[Problem to work on] Copy exactly the run of lines that begins at the line with "Conflict of interest Lisa" and ends at the final line of the entries.

[Data for this task]
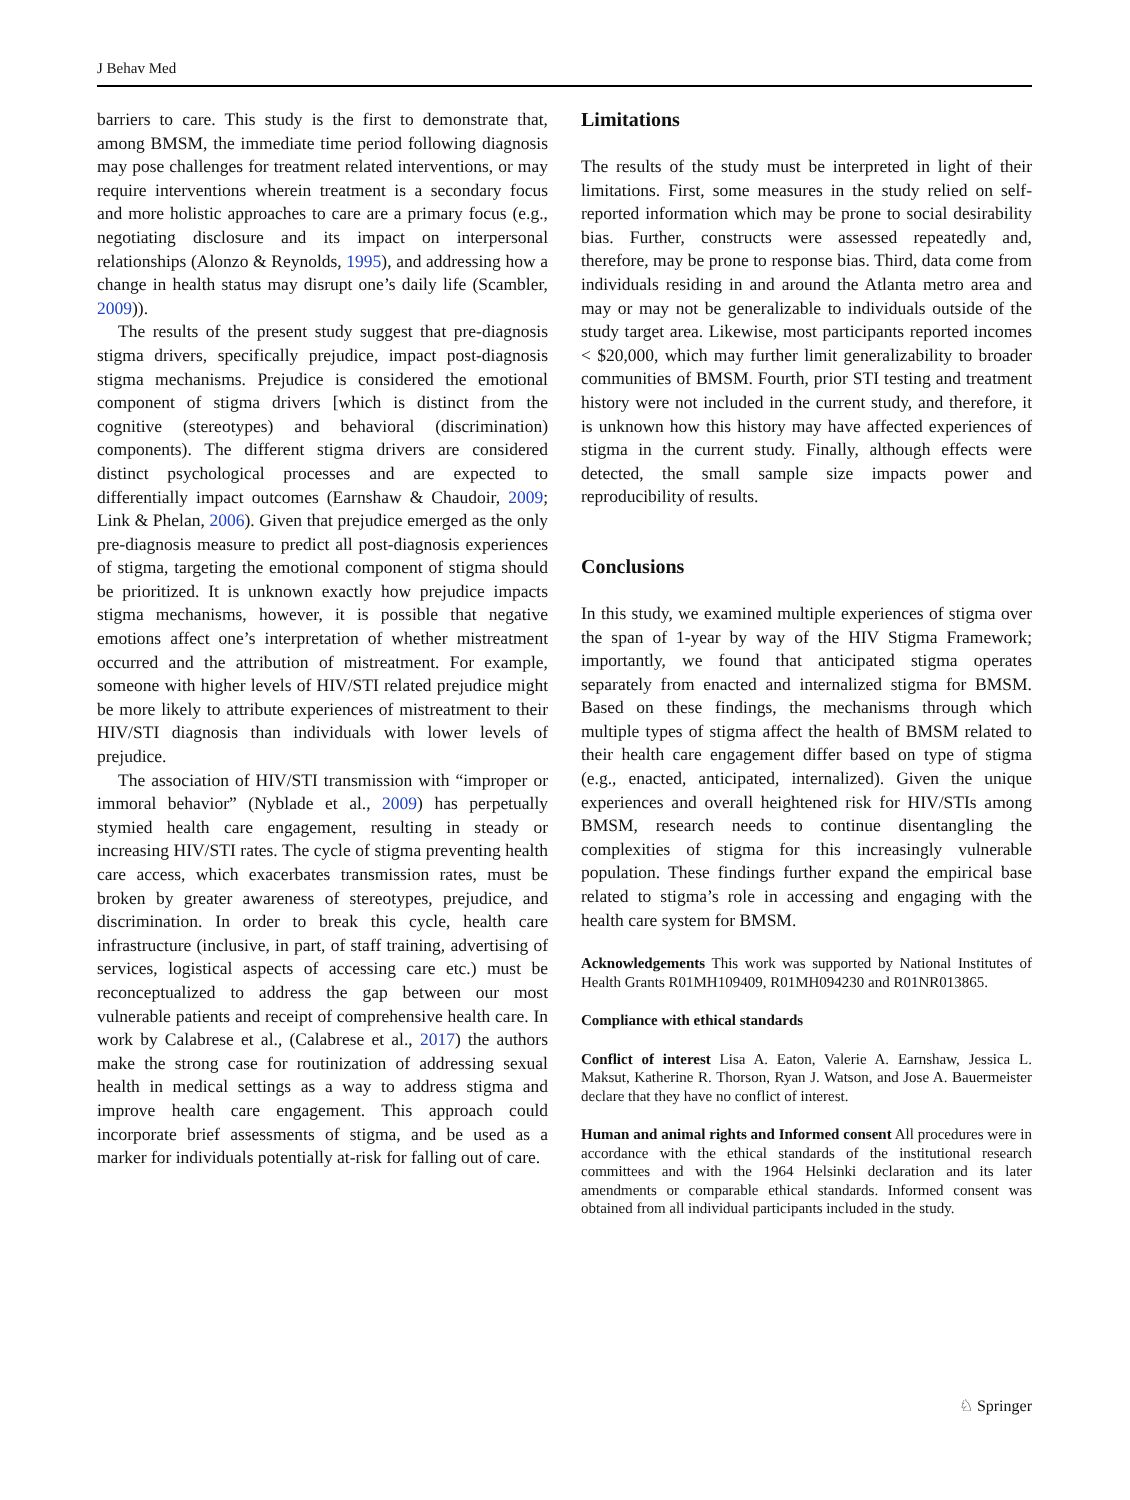J Behav Med
barriers to care. This study is the first to demonstrate that, among BMSM, the immediate time period following diagnosis may pose challenges for treatment related interventions, or may require interventions wherein treatment is a secondary focus and more holistic approaches to care are a primary focus (e.g., negotiating disclosure and its impact on interpersonal relationships (Alonzo & Reynolds, 1995), and addressing how a change in health status may disrupt one’s daily life (Scambler, 2009)).
The results of the present study suggest that pre-diagnosis stigma drivers, specifically prejudice, impact post-diagnosis stigma mechanisms. Prejudice is considered the emotional component of stigma drivers [which is distinct from the cognitive (stereotypes) and behavioral (discrimination) components). The different stigma drivers are considered distinct psychological processes and are expected to differentially impact outcomes (Earnshaw & Chaudoir, 2009; Link & Phelan, 2006). Given that prejudice emerged as the only pre-diagnosis measure to predict all post-diagnosis experiences of stigma, targeting the emotional component of stigma should be prioritized. It is unknown exactly how prejudice impacts stigma mechanisms, however, it is possible that negative emotions affect one’s interpretation of whether mistreatment occurred and the attribution of mistreatment. For example, someone with higher levels of HIV/STI related prejudice might be more likely to attribute experiences of mistreatment to their HIV/STI diagnosis than individuals with lower levels of prejudice.
The association of HIV/STI transmission with “improper or immoral behavior” (Nyblade et al., 2009) has perpetually stymied health care engagement, resulting in steady or increasing HIV/STI rates. The cycle of stigma preventing health care access, which exacerbates transmission rates, must be broken by greater awareness of stereotypes, prejudice, and discrimination. In order to break this cycle, health care infrastructure (inclusive, in part, of staff training, advertising of services, logistical aspects of accessing care etc.) must be reconceptualized to address the gap between our most vulnerable patients and receipt of comprehensive health care. In work by Calabrese et al., (Calabrese et al., 2017) the authors make the strong case for routinization of addressing sexual health in medical settings as a way to address stigma and improve health care engagement. This approach could incorporate brief assessments of stigma, and be used as a marker for individuals potentially at-risk for falling out of care.
Limitations
The results of the study must be interpreted in light of their limitations. First, some measures in the study relied on self-reported information which may be prone to social desirability bias. Further, constructs were assessed repeatedly and, therefore, may be prone to response bias. Third, data come from individuals residing in and around the Atlanta metro area and may or may not be generalizable to individuals outside of the study target area. Likewise, most participants reported incomes < $20,000, which may further limit generalizability to broader communities of BMSM. Fourth, prior STI testing and treatment history were not included in the current study, and therefore, it is unknown how this history may have affected experiences of stigma in the current study. Finally, although effects were detected, the small sample size impacts power and reproducibility of results.
Conclusions
In this study, we examined multiple experiences of stigma over the span of 1-year by way of the HIV Stigma Framework; importantly, we found that anticipated stigma operates separately from enacted and internalized stigma for BMSM. Based on these findings, the mechanisms through which multiple types of stigma affect the health of BMSM related to their health care engagement differ based on type of stigma (e.g., enacted, anticipated, internalized). Given the unique experiences and overall heightened risk for HIV/STIs among BMSM, research needs to continue disentangling the complexities of stigma for this increasingly vulnerable population. These findings further expand the empirical base related to stigma’s role in accessing and engaging with the health care system for BMSM.
Acknowledgements This work was supported by National Institutes of Health Grants R01MH109409, R01MH094230 and R01NR013865.
Compliance with ethical standards
Conflict of interest Lisa A. Eaton, Valerie A. Earnshaw, Jessica L. Maksut, Katherine R. Thorson, Ryan J. Watson, and Jose A. Bauermeister declare that they have no conflict of interest.
Human and animal rights and Informed consent All procedures were in accordance with the ethical standards of the institutional research committees and with the 1964 Helsinki declaration and its later amendments or comparable ethical standards. Informed consent was obtained from all individual participants included in the study.
♘ Springer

[Answer area]
Conflict of interest Lisa A. Eaton, Valerie A. Earnshaw, Jessica L. Maksut, Katherine R. Thorson, Ryan J. Watson, and Jose A. Bauermeister declare that they have no conflict of interest.
Human and animal rights and Informed consent All procedures were in accordance with the ethical standards of the institutional research committees and with the 1964 Helsinki declaration and its later amendments or comparable ethical standards. Informed consent was obtained from all individual participants included in the study.
♘ Springer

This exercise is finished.